Le tourteau de soja 48 constitue l’aliment protéique de référence pour équilibrer une ration hivernale à base d’ensilage de maïs. Reste que, son cours, parfois erratique comme on l’a vu l’an dernier et comme on le verra encore, doit être suivi à la trace. Il ne faut en effet pas oublier que la volatilité touche désormais les denrées agricoles devenues des matières spéculatives. Vendredi dernier, des journaux économiques parlaient de « semaine volatile pour le blé, maïs et soja ». Pour autant, il ne semblerait pas y avoir de menace à court terme.
Autant de raisons cependant pour réfléchir en amont à toute évolution défavorable du marché.
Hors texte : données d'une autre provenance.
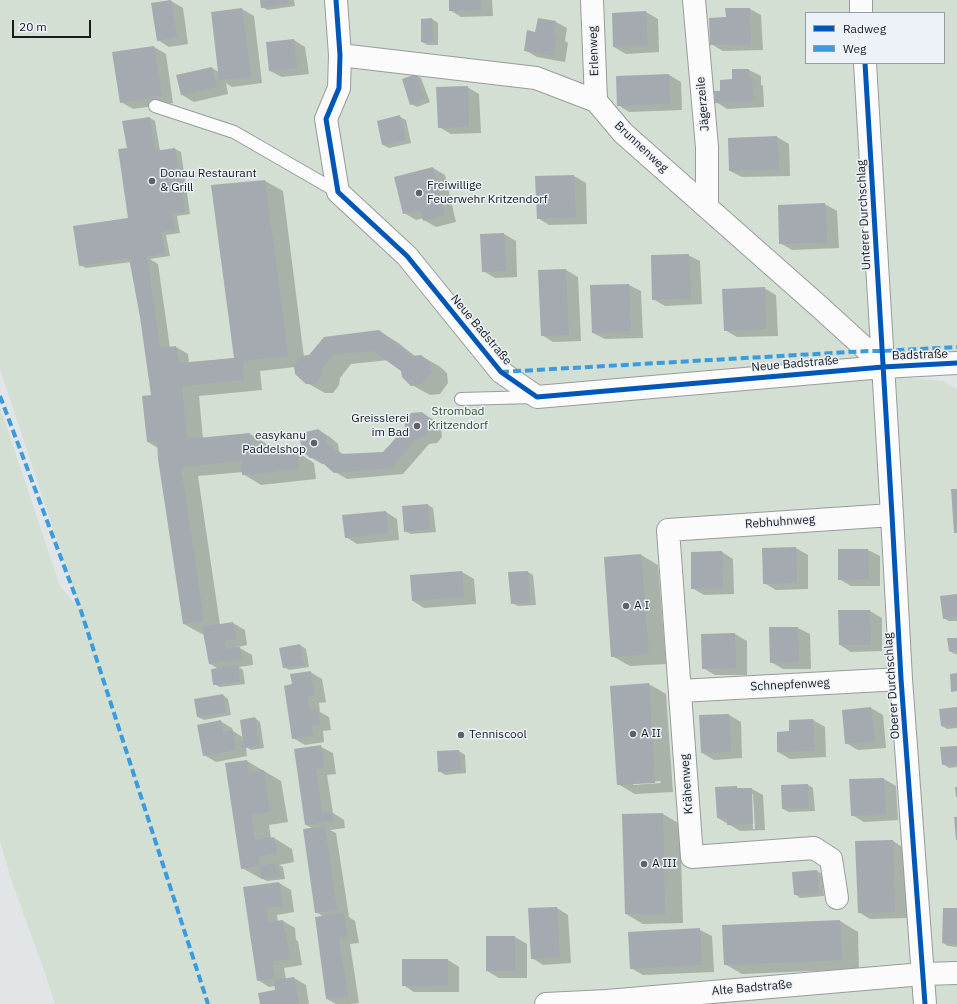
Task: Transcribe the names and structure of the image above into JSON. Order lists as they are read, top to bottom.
{
  "streets": {
    "street": [
      "Erlenweg",
      "Jägerzeile",
      "Brunnenweg",
      "Unterer Durchschlag",
      "Neue Badstraße",
      "Badstraße",
      "Rebhuhnweg",
      "Schnepfenweg",
      "Oberer Durchschlag",
      "Krähenweg",
      "Alte Badstraße"
    ]
  },
  "crossings": [
    ["Erlenweg", "Brunnenweg"],
    ["Jägerzeile", "Brunnenweg"],
    ["Brunnenweg", "Unterer Durchschlag"],
    ["Brunnenweg", "Neue Badstraße"],
    ["Brunnenweg", "Badstraße"],
    ["Brunnenweg", "Oberer Durchschlag"],
    ["Unterer Durchschlag", "Neue Badstraße"],
    ["Unterer Durchschlag", "Badstraße"],
    ["Unterer Durchschlag", "Oberer Durchschlag"],
    ["Neue Badstraße", "Badstraße"],
    ["Neue Badstraße", "Oberer Durchschlag"],
    ["Badstraße", "Oberer Durchschlag"],
    ["Rebhuhnweg", "Oberer Durchschlag"],
    ["Rebhuhnweg", "Krähenweg"],
    ["Schnepfenweg", "Oberer Durchschlag"],
    ["Schnepfenweg", "Krähenweg"],
    ["Oberer Durchschlag", "Alte Badstraße"]
  ],
  "parks": ["Strombad Kritzendorf"],
  "places": [
    "Donau Restaurant & Grill",
    "Freiwillige Feuerwehr Kritzendorf",
    "Greisslerei im Bad",
    "easykanu Paddelshop",
    "A I",
    "A II",
    "Tenniscool",
    "A III"
  ],
  "legend": ["Radweg", "Weg"],
  "scale_bar": "20 m"
}
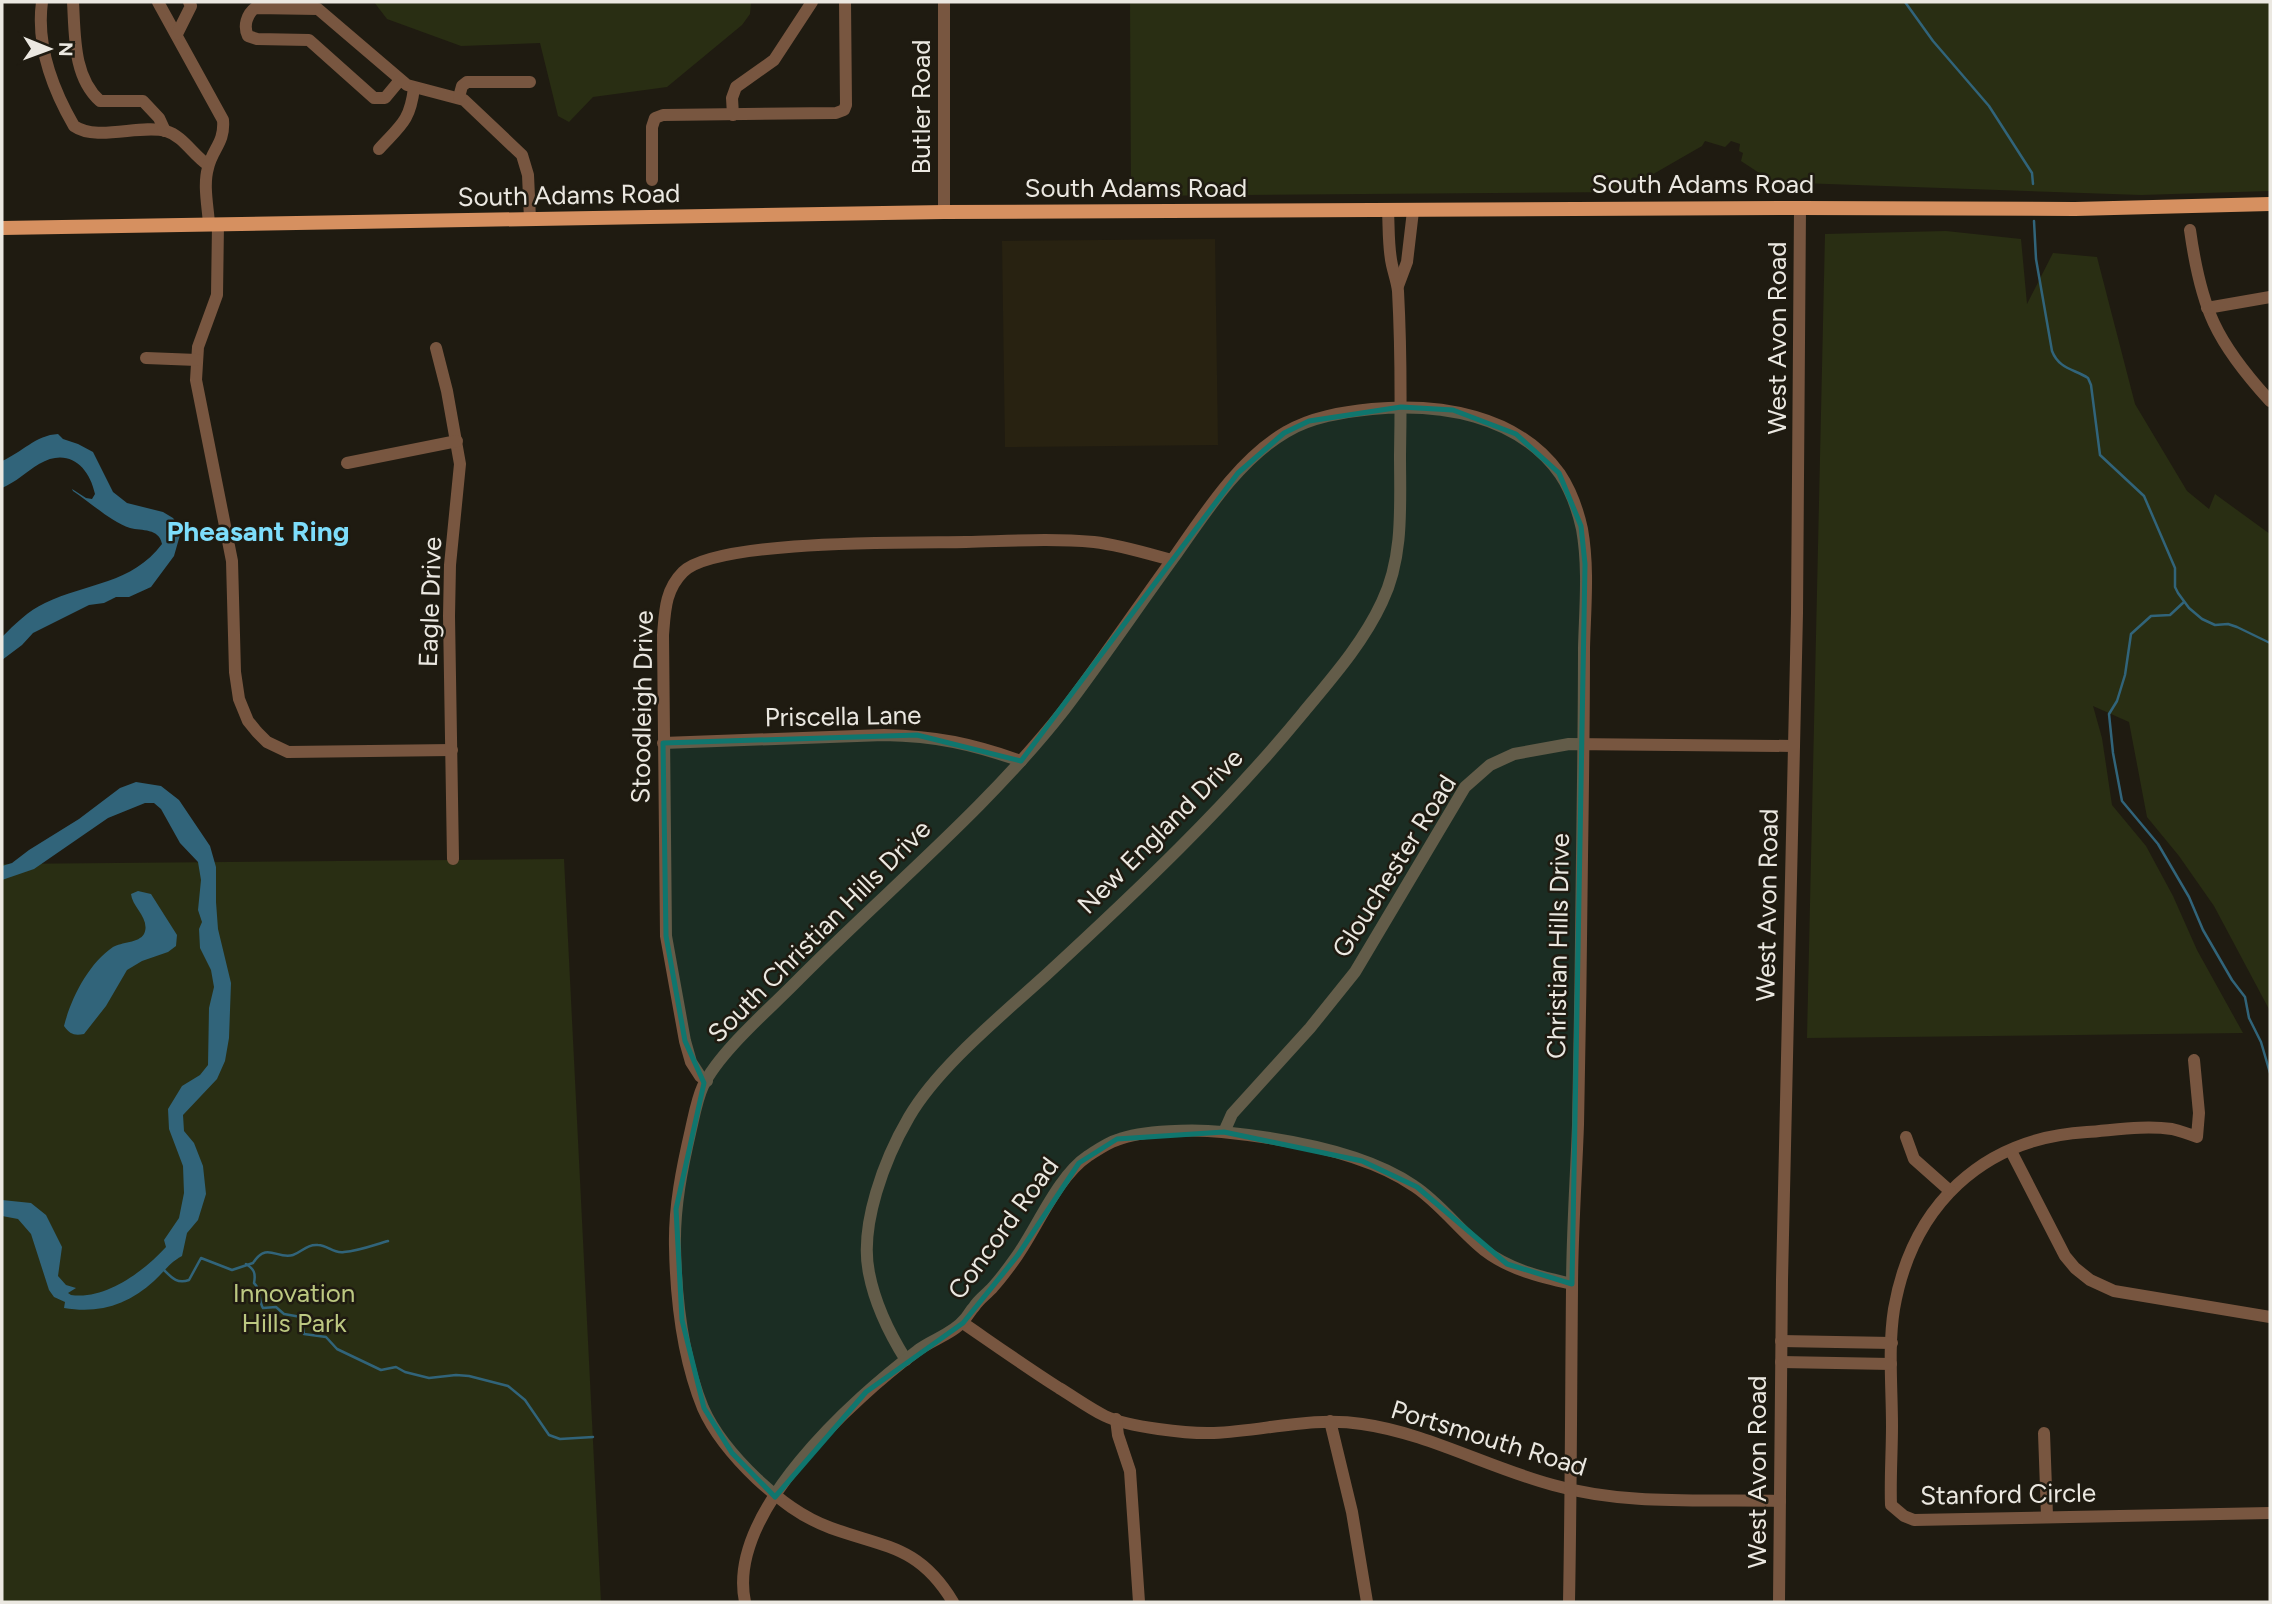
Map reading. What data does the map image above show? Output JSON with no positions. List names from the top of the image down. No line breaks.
{"streets":{"main road":["South Adams Road"],"street":["Butler Road","West Avon Road","Eagle Drive","Stoodleigh Drive","Priscella Lane","New England Drive","Glouchester Road","South Christian Hills Drive","Christian Hills Drive","Concord Road","Portsmouth Road","Stanford Circle"]},"crossings":[["Butler Road","South Adams Road"],["South Adams Road","West Avon Road"],["South Adams Road","New England Drive"],["West Avon Road","Glouchester Road"],["West Avon Road","Portsmouth Road"],["Stoodleigh Drive","Priscella Lane"],["Stoodleigh Drive","South Christian Hills Drive"],["Priscella Lane","South Christian Hills Drive"],["New England Drive","South Christian Hills Drive"],["New England Drive","Christian Hills Drive"],["New England Drive","Concord Road"],["Glouchester Road","Christian Hills Drive"],["Glouchester Road","Concord Road"],["South Christian Hills Drive","Christian Hills Drive"],["South Christian Hills Drive","Concord Road"],["Christian Hills Drive","Concord Road"],["Christian Hills Drive","Portsmouth Road"],["Concord Road","Portsmouth Road"]],"districts":["Pheasant Ring"],"parks":["Innovation Hills Park"],"north":"right"}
Car d’autres sources de protéines peuvent remplacer avantageusement le soja dans les rations des laitières. « Ces autres sources présentent bien sûr des valeurs azotées inférieures au tourteau de soja », rappelle Thierry Jeulin, de la Chambre d'agriculture de l’Orne. « Mais au contraire de ce dernier, certaines se distinguent par des valeurs énergétiques et minérales supérieures ».
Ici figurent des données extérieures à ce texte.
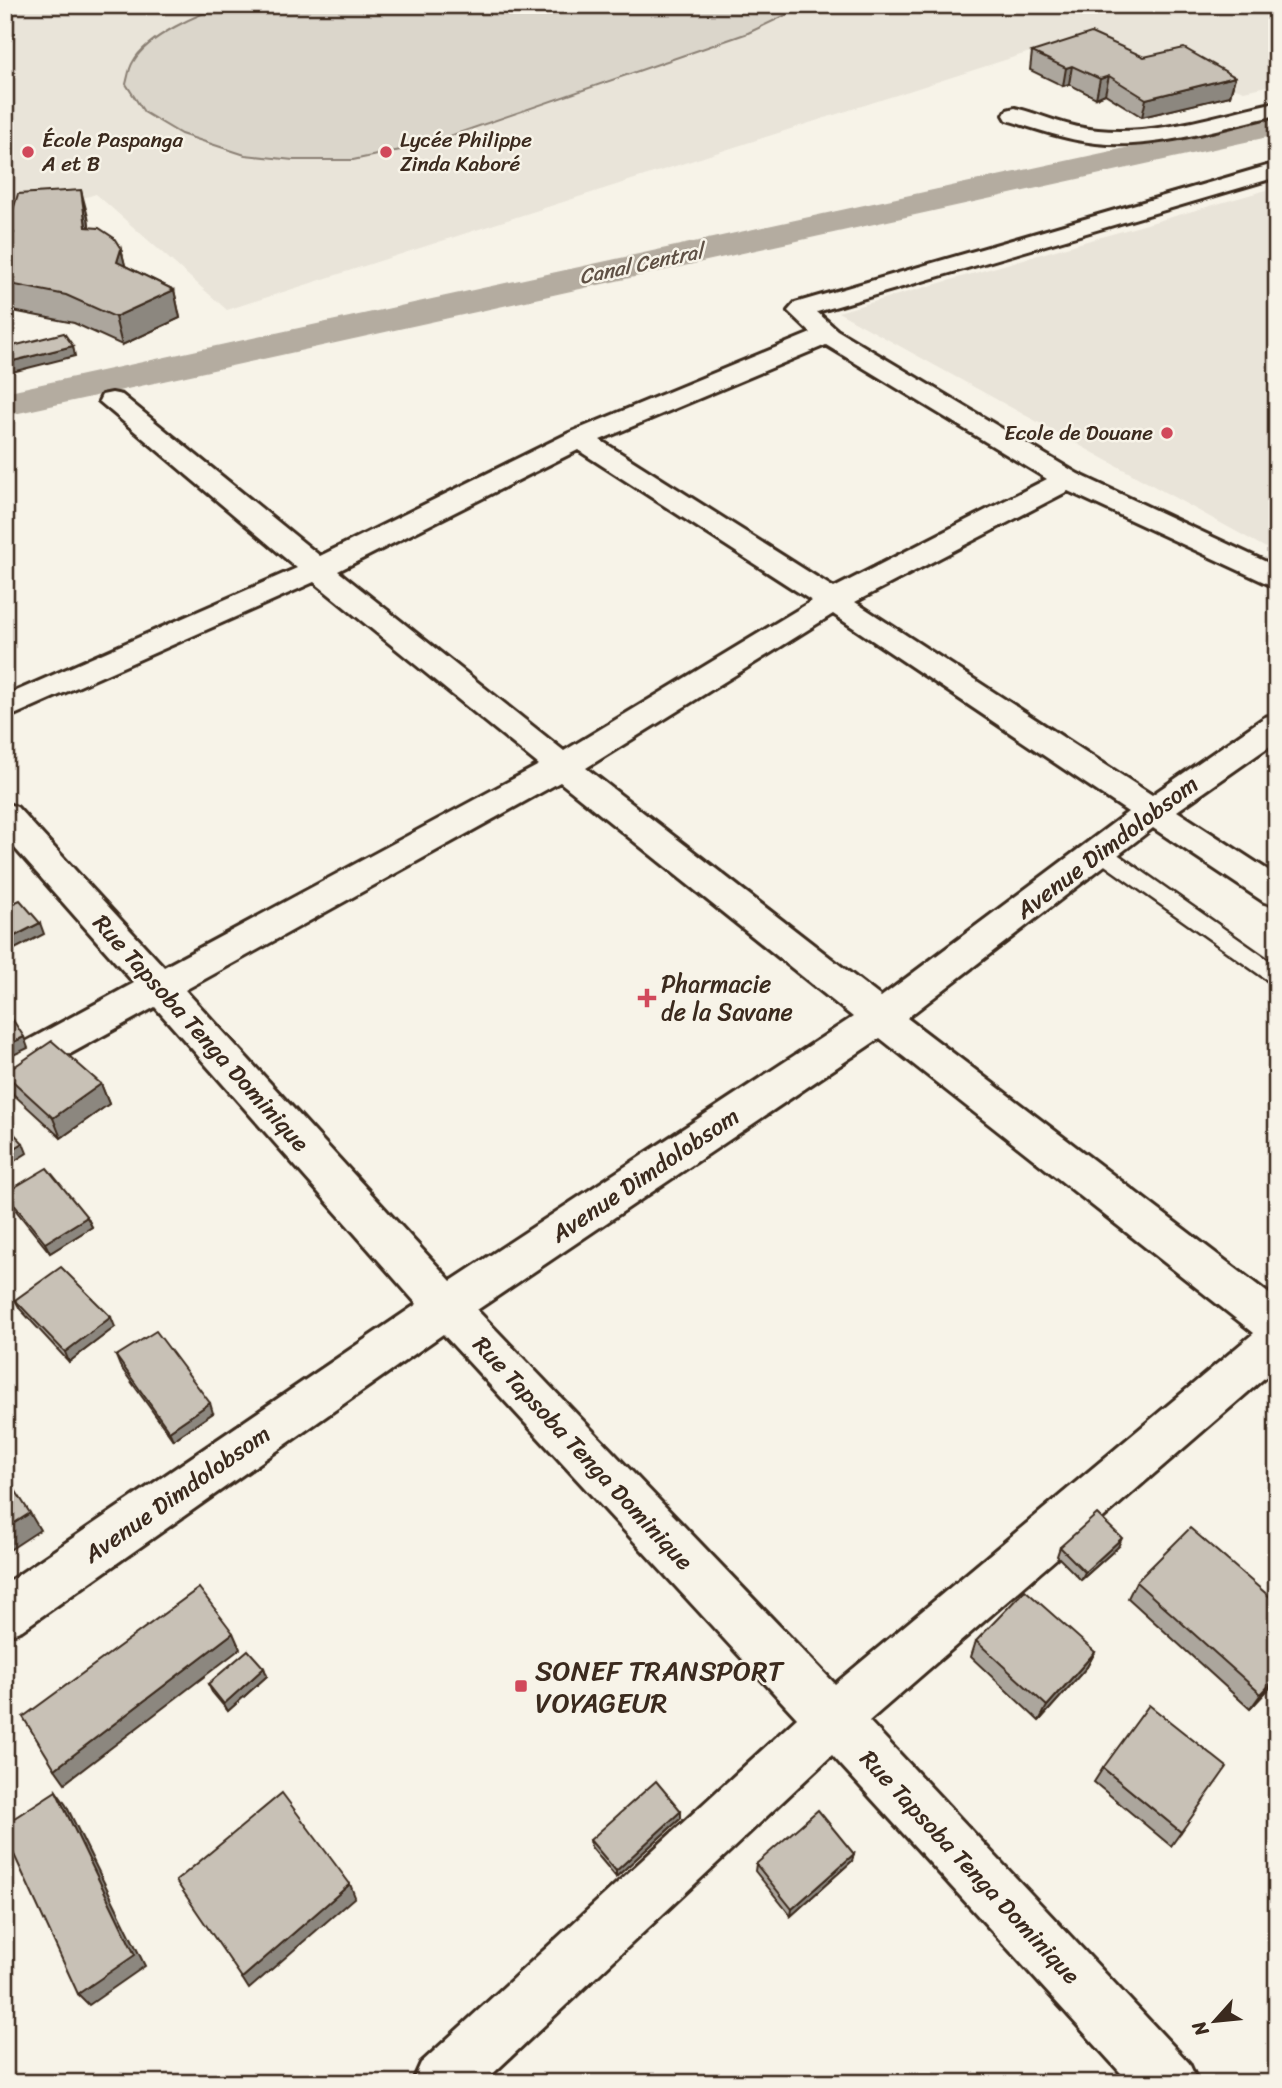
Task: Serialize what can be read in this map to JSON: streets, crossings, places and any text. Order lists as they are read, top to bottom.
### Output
{
  "streets": {
    "street": ["Avenue Dimdolobsom", "Rue Tapsoba Tenga Dominique"]
  },
  "crossings": [
    ["Avenue Dimdolobsom", "Rue Tapsoba Tenga Dominique"]
  ],
  "water": ["Canal Central"],
  "places": {
    "other": ["École Paspanga A et B", "Lycée Philippe Zinda Kaboré", "Ecole de Douane"],
    "health": ["Pharmacie de la Savane"],
    "transit": ["SONEF TRANSPORT VOYAGEUR"]
  },
  "north": "bottom left"
}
Le colza 35, les drêches de blé
Si produire sa source protéique peut être une voie, acheter des protéines issues de l’industrie de l’énergie peut aussi montrer un intérêt. « C’est une voie efficace aussi bien au niveau des performances que du point de vue économique ».
Parmi ces produits, le tourteau de colza 35 a fait ses preuves dans de nombreux élevages : « Plus de lait, moins de TB et plus de TP suite au passage du tourteau de soja 48 au colza 35 sur régime ensilage de maïs ». Mais le colza 35 a aussi fait ses preuves en termes économiques « avec un prix de marché régulièrement inférieur au prix d’intérêt ». Et d’expliquer : « Pour de nombreux interlocuteurs de l’élevage, il est souvent retenu un prix d’intérêt objectif de 80 % du prix du tourteau de soja ». (C’est-à-dire quand le prix du colza est inférieur à 80 % de celui du soja).
Les drêches de blé, arrivées sur le marché avec la production d’éthanol, se développent depuis 2-3 ans. « Aujourd’hui, la première difficulté dans la valorisation de ce type de coproduit réside dans la réelle variabilité de la valeur alimentaire des produits proposés. Il faut donc être prudent par rapport aux teneurs annoncées de 1,06 à 1,20 UFL/kg MS – 204 à 267 PDIN – 129 à 230 PDIE. »
La seconde difficulté provient du fait que la pratique de certains utilisateurs de drêche (distribution de plus de 5 kg par jour et par vache laitière) mettent à mal des recommandations sans doute anciennes qui limitaient les quantités distribuées à 2-3 kg de MS/VL/jour. Autre précaution : à 60 % d’humidité, les drêches sont assez difficiles à conserver.
Connaissance des marchés
Reste que, si le choix de la matière première est important, la recherche du meilleur prix d’achat permet le cas échéant d’alléger la facture. « Ce qui nécessite une bonne connaissance de l’évolution des marchés ».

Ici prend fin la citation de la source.